Six Degrees of Freedom
Six Degrees of Freedom is a response to looking at the late seascapes of the painter J.M.W. Turner, and to the challenges photography faces in expressively rendering the sea.
The project involved attaching a pinhole camera to navigation buoys in the Solent channel, and making exposures ranging from four minutes to an hour. The channel flows around Cowes on the Isle of Wight, the town of my upbringing, and an area in which Turner produced several seascapes. It is famous for the strength of its tides and currents. This process creates an interplay between control and chance. The aspects of control include the selection of the buoy, the choice of the time of day to make the images and the duration of the exposures. There is chance, however, in the unpredictable movement of the buoy, as dictated by the movement of the sea. The resulting photographs are renderings of the sea and sky, directly produced by the six directions of movement that affect a buoyant object.
Each image is titled with the name of the navigation buoy that was used to make that particular exposure.
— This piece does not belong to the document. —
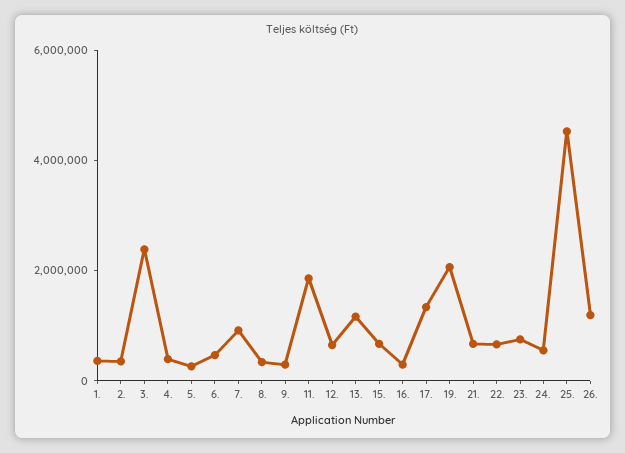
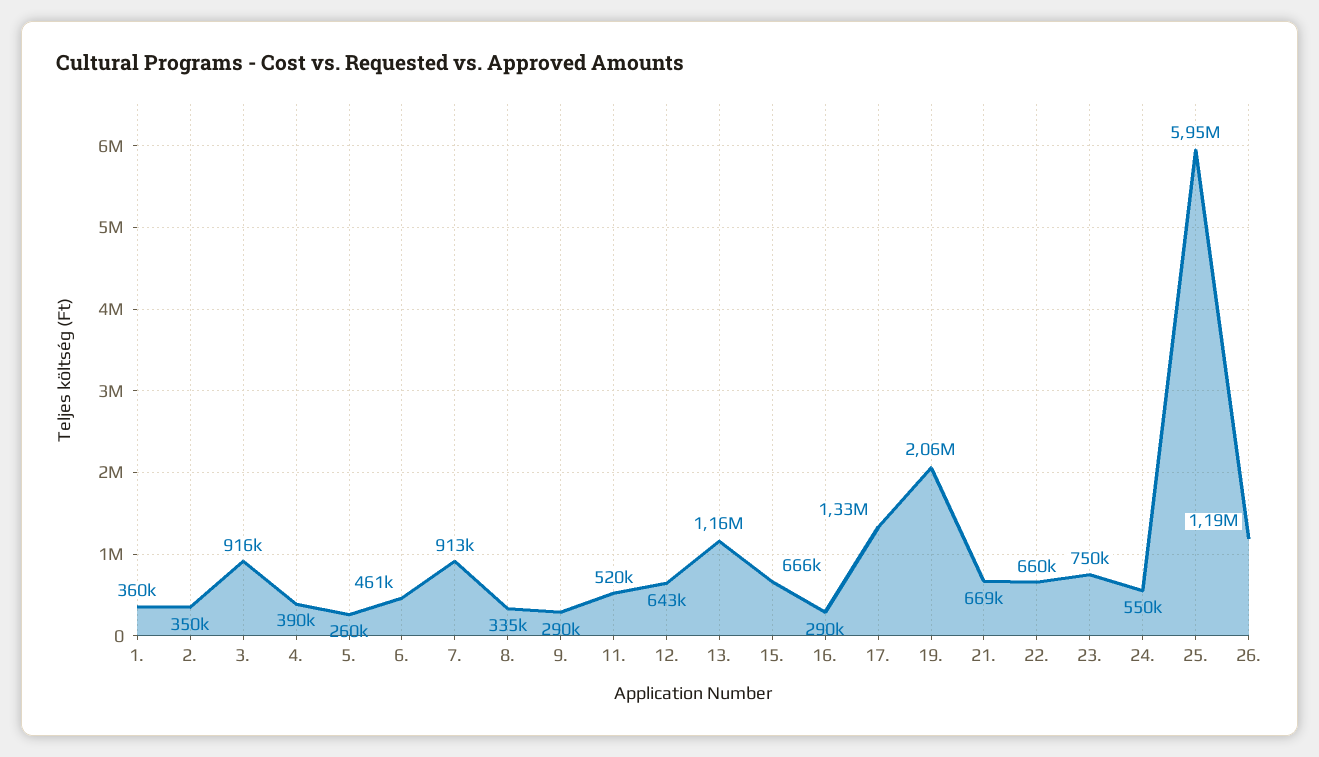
3.: 2500000 -> 916000
11.: 2000000 -> 520000
25.: 4500000 -> 5950000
The resultant minimalist photographs echo the diffuse and indistinct visual effects found in the paintings of such artists as Turner, Caspar David Friederich, and Mark Rothko. This is part of the language of the sublime referred to by Immanuel Kant in his Critique of Judgement of 1790. He distinguished between the differences of the Beautiful and the Sublime, noting that beauty “is connected with the form of the object, having boundaries”, while the sublime “is to be found in a formless object, insofar as limitlessness is represented in it”.